Question: In an imaginary atmosphere, the air exerts a small force F on any particle in the direction of the p...

Question

In an imaginary atmosphere, the air exerts a small force F on any particle in the direction of the particle's motion. A particle of mass m projected upwards takes a time ${t_1}$ in reaching the maximum height and ${t_2}$ in the return journey to the original point. Then:
A. ${t_1} < {t_2}$
B. ${t_1} > {t_2}$
C. ${t_1} = {t_2}$
D. the relation between ${t_1}$ and ${t_2}$ depends on the mass of the particle.

Answer 1

Solution

Gravitational force always acts towards the center of the earth in the opposite direction; if a particle moves in an upward direction, that means for upward motion, gravitational force opposes the motion.

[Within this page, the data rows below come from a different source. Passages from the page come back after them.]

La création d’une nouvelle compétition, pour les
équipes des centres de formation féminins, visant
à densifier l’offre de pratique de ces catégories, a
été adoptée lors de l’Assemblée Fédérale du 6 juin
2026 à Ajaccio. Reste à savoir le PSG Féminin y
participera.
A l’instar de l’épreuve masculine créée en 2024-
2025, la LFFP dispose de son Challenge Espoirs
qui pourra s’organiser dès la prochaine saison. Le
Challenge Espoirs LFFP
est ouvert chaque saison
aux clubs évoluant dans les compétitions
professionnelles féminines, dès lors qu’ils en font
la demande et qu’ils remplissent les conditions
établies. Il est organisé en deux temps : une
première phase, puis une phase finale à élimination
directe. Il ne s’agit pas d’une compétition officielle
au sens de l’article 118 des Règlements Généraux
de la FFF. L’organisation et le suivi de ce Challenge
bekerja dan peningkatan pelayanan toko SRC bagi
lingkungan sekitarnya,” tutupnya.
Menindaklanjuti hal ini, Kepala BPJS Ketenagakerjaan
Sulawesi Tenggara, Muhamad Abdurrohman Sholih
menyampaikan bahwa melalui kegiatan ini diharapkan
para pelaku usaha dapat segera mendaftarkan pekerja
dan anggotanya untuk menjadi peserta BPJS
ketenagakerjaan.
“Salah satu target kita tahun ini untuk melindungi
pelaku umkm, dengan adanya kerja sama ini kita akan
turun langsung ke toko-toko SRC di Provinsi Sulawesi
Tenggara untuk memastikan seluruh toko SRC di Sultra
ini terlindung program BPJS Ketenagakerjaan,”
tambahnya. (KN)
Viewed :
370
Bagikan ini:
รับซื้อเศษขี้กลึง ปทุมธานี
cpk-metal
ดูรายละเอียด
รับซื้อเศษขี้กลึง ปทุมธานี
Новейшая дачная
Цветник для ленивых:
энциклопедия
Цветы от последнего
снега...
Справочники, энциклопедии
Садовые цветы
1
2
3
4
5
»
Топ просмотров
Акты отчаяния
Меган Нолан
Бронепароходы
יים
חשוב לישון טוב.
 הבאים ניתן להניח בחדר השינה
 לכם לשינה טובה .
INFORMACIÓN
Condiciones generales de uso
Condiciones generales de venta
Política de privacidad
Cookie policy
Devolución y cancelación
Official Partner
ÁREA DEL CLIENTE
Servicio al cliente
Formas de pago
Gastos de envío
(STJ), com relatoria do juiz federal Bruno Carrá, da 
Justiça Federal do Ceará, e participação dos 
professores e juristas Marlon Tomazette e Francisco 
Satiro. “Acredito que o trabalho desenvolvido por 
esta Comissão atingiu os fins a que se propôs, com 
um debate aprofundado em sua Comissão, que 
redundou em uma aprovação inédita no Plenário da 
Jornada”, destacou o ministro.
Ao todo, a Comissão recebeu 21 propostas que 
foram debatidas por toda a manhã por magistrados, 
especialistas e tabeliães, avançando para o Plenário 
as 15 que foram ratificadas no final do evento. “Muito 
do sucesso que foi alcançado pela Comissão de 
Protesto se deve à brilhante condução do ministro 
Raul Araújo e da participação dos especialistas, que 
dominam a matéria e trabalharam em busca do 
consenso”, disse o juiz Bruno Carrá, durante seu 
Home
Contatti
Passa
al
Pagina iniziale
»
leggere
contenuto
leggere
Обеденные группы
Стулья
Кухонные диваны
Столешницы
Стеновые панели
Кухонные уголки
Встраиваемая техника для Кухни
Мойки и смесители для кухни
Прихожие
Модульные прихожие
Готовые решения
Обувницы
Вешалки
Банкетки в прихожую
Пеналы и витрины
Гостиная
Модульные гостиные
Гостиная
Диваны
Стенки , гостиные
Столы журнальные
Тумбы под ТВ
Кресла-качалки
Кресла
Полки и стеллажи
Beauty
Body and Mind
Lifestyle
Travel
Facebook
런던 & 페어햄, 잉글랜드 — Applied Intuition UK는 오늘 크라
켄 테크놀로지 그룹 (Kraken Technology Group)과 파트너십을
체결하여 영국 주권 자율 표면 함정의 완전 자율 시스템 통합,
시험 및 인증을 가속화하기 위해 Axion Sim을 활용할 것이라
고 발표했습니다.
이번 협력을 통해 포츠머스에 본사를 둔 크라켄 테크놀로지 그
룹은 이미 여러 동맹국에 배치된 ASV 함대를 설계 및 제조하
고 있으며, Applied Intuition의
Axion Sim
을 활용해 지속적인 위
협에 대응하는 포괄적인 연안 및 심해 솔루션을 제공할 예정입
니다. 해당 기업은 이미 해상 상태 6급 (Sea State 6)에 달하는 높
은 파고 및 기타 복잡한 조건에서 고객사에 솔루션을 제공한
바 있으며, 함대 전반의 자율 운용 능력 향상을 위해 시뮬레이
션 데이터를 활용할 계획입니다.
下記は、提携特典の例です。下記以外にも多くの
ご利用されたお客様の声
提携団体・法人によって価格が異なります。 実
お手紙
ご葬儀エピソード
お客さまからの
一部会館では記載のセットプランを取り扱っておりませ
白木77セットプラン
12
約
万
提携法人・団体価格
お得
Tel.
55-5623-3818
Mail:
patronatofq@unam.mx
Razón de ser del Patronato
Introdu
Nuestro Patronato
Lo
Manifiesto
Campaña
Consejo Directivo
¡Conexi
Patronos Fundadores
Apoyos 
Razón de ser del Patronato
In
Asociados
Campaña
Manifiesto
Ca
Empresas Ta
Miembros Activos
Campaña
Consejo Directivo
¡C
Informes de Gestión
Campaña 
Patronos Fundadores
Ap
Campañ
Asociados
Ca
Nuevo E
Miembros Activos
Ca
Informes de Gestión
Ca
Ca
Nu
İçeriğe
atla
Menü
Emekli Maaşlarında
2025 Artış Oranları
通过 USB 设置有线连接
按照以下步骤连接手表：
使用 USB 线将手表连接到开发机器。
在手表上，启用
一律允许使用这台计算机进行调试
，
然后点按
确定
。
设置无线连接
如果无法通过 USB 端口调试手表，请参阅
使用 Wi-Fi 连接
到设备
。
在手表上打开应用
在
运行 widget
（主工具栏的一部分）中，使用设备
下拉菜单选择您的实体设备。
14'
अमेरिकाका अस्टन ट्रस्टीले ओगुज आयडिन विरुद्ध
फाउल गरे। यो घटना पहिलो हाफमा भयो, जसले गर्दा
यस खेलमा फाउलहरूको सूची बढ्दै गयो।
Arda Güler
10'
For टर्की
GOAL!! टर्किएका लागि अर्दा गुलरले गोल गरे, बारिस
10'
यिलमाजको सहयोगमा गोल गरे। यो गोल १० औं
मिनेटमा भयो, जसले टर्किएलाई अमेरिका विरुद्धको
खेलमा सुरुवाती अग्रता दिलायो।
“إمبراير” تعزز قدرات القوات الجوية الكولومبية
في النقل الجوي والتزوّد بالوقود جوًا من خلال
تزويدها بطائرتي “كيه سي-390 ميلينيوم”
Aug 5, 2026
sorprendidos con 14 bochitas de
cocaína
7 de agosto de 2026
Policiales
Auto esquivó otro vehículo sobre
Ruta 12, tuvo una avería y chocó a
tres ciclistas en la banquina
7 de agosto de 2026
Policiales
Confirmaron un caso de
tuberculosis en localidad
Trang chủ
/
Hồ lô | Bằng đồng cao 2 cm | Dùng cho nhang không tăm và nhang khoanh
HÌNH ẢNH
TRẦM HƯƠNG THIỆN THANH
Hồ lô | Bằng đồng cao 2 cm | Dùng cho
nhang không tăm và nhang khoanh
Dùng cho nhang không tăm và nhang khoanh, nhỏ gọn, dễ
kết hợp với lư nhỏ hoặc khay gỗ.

Complete step by step solution:
The force exerted by the air on the particle is in the particle's motion to help the motion to occur. We know that the direction of gravitational force is opposite to the direction of motion when a particle moves upwards. This gravitational force attracts the particle due to which speed of the particle during upward motion is reduced.

When a particle moves downwards, both gravitational force and force exerted by air act in the direction of motion, which means they support the motion. So we can say that the particle's speed in downward motion is greater than the particle's speed in an upward motion.
${s_2} > {s_1}$

We also know that a particle's travelling time is given by the ratio of the distance traveled by it and its speed. Mathematically, we can write:
$t = \dfrac{d}{s}$
Here t is the traveling time, d is the distance traveled, and s is the particle's speed.

Write the expression for the traveling time of the particle for upward motion.
${t_1} = \dfrac{d}{{{s_1}}}$ ……(1)

Write the expression for the traveling time of the given particle for downward motion.
${t_2} = \dfrac{d}{{{s_2}}}$ ……(2)

On dividing equation (1) and equation (2), we can write:
$\dfrac{{{t_2}}}{{{t_1}}} = \dfrac{{{s_1}}}{{{s_2}}}$

We already know that ${s_2} > {s_1}$ so ${t_1} > {t_2}$ .

Therefore, the particle's time in an upward motion is greater than the time taken in a downward motion. Hence, option (B) is correct.

Note: Do not forget to consider the effect of both the forces that are gravitational force and force exerted by the air on the particle. Also, while establishing the final relationship between ${t_1}$ and ${t_2}$ take care of the greater than or less than sign.